Aim of the task:
Among the lines of the material below, count those with the string "Height". Give the number alone.

Dataset records:
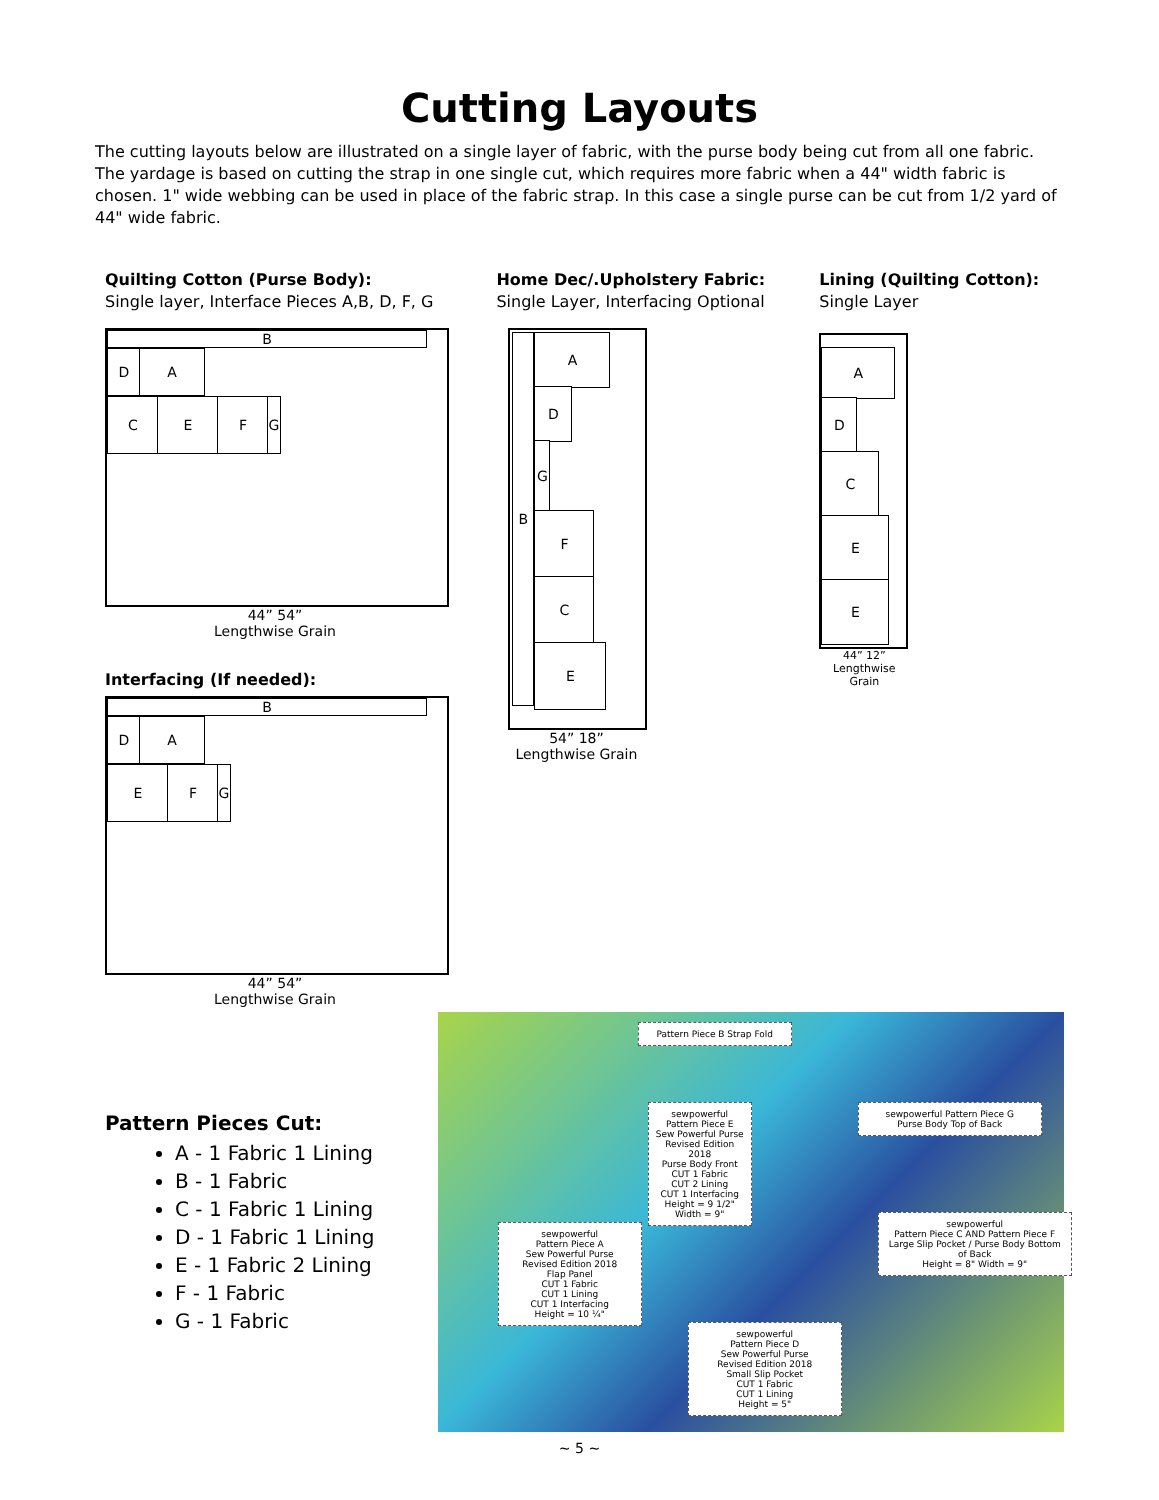Cutting Layouts
The cutting layouts below are illustrated on a single layer of fabric, with the purse body being cut from all one fabric. The yardage is based on cutting the strap in one single cut, which requires more fabric when a 44" width fabric is chosen. 1" wide webbing can be used in place of the fabric strap. In this case a single purse can be cut from 1/2 yard of 44" wide fabric.
Quilting Cotton (Purse Body):
Single layer, Interface Pieces A,B, D, F, G
B
D A
C E F G
44” 54”
Lengthwise Grain
Interfacing (If needed):
B
D A
E F G
44” 54”
Lengthwise Grain
Home Dec/.Upholstery Fabric:
Single Layer, Interfacing Optional
B A
D
G
F
C
E
54” 18”
Lengthwise Grain
Lining (Quilting Cotton):
Single Layer
A
D
C
E
E
44” 12”
Lengthwise Grain
Pattern Pieces Cut:
A - 1 Fabric 1 Lining
B - 1 Fabric
C - 1 Fabric 1 Lining
D - 1 Fabric 1 Lining
E - 1 Fabric 2 Lining
F - 1 Fabric
G - 1 Fabric
Pattern Piece B Strap Fold
sewpowerful
Pattern Piece E
Sew Powerful Purse
Revised Edition 2018
Purse Body Front
CUT 1 Fabric
CUT 2 Lining
CUT 1 Interfacing
Height = 9 1/2"
Width = 9"
sewpowerful Pattern Piece G
Purse Body Top of Back
sewpowerful
Pattern Piece A
Sew Powerful Purse
Revised Edition 2018
Flap Panel
CUT 1 Fabric
CUT 1 Lining
CUT 1 Interfacing
Height = 10 ¼"
sewpowerful
Pattern Piece D
Sew Powerful Purse
Revised Edition 2018
Small Slip Pocket
CUT 1 Fabric
CUT 1 Lining
Height = 5"
sewpowerful
Pattern Piece C AND Pattern Piece F
Large Slip Pocket / Purse Body Bottom of Back
Height = 8" Width = 9"
~ 5 ~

Completed exercise:
4